Pour un groupe avec un poids pareil, tourner un nouvel album semble un paradoxe, mais celui-ci brille en live dans la continuité d'une œuvre qui oscille entre les morceaux crus et agressifs, garnis par les cris de Frank Black ( "une masse corporelle qui t'arrive dessus", selon David Bowie, un grand fan) et les morceaux plus surfs, oniriques et inquiétants, ornés par les chœurs de Paz Lenchantin. Le concert à Montreux s'avère donc être une surprise et un accomplissement.
Pour le reste, la salle est enflammée. Le public saute et danse tout le long, captivé par l'aura magnétique et étrange des Pixies. Tel que Sonic Youth, le groupe dirigé par Frank Black sait créer un univers particulier qui absorbe l'audience avec un parfum d'éternité. Il y a ce côté indomptable et mystérieux qui distille de leurs chansons, des ambiances de forêt, de faunes, de nymphes, de caribous et de Minotaure, lequel est tout autant perturbant.

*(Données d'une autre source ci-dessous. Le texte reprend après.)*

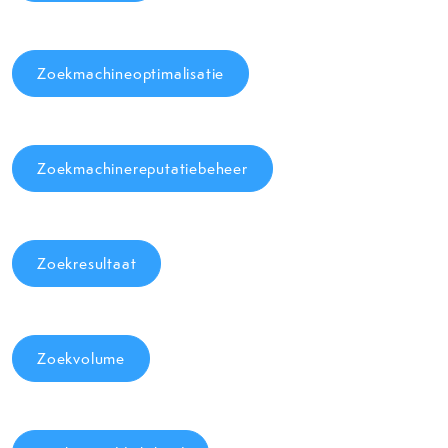
Zoekmachineoptimalisatie
Zoekmachinereputatiebeheer
Zoekresultaat
Zoekvolume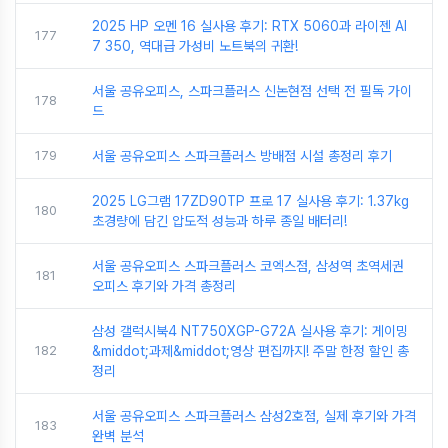
2025 HP 오멘 16 실사용 후기: RTX 5060과 라이젠 AI
177
7 350, 역대급 가성비 노트북의 귀환!
서울 공유오피스, 스파크플러스 신논현점 선택 전 필독 가이
178
드
179
서울 공유오피스 스파크플러스 방배점 시설 총정리 후기
2025 LG그램 17ZD90TP 프로 17 실사용 후기: 1.37kg
180
초경량에 담긴 압도적 성능과 하루 종일 배터리!
서울 공유오피스 스파크플러스 코엑스점, 삼성역 초역세권
181
오피스 후기와 가격 총정리
삼성 갤럭시북4 NT750XGP-G72A 실사용 후기: 게이밍
182
&middot;과제&middot;영상 편집까지! 주말 한정 할인 총
정리
서울 공유오피스 스파크플러스 삼성2호점, 실제 후기와 가격
183
완벽 분석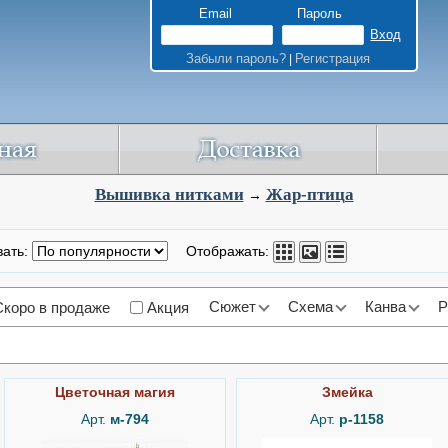
Email
Пароль
Забыли пароль?
Регистрация
|
Вышивка нитками
Жар-птица
→
вать:
Отображать:
Сюжет
Схема
Канва
Р
Скоро в продаже
Акция
Цветочная магия
Змейка
Арт.
м-794
Арт.
р-1158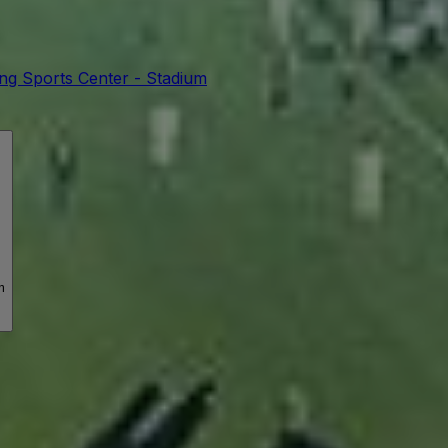
ng Sports Center - Stadium
m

Quant aux paroles, il s'agit d'histoires de violence, de crime, d'impuissance, de mutilation, de prostitution et de bas-fonds. Voilà leur charme: tout ce que les parents de quelqu'un aimeraient lui interdire et lui déconseiller. Pour pimenter l'affaire, Frank Black utilise même des mots et des expressions en espagnol pour choquer le conservateur américain (ou mondial) et se référer à cet aspect interdit d'une société bien-pensante: le criminel, la pute, le dealer et l'immigrant.
En somme, Pixies est à apprécier absolument sur scène. Si leurs albums ont un son impeccable, leurs concerts sont captivants et doués d’une énergie brute. Le quatuor enchaine les morceaux sans aucune pause et il en joue beaucoup, autour d’une trentaine. Il s’agit là d’une expérience sublime à faire une fois dans sa vie. D’autant plus qu’ils étaient pendant longtemps le groupe culte que personne n’avait eu l’occasion de voir car ils étaient dissous. La scénographie minimaliste, inondée par des lumières rouges ou bleues, offre un cadre sobre à une musique puissante.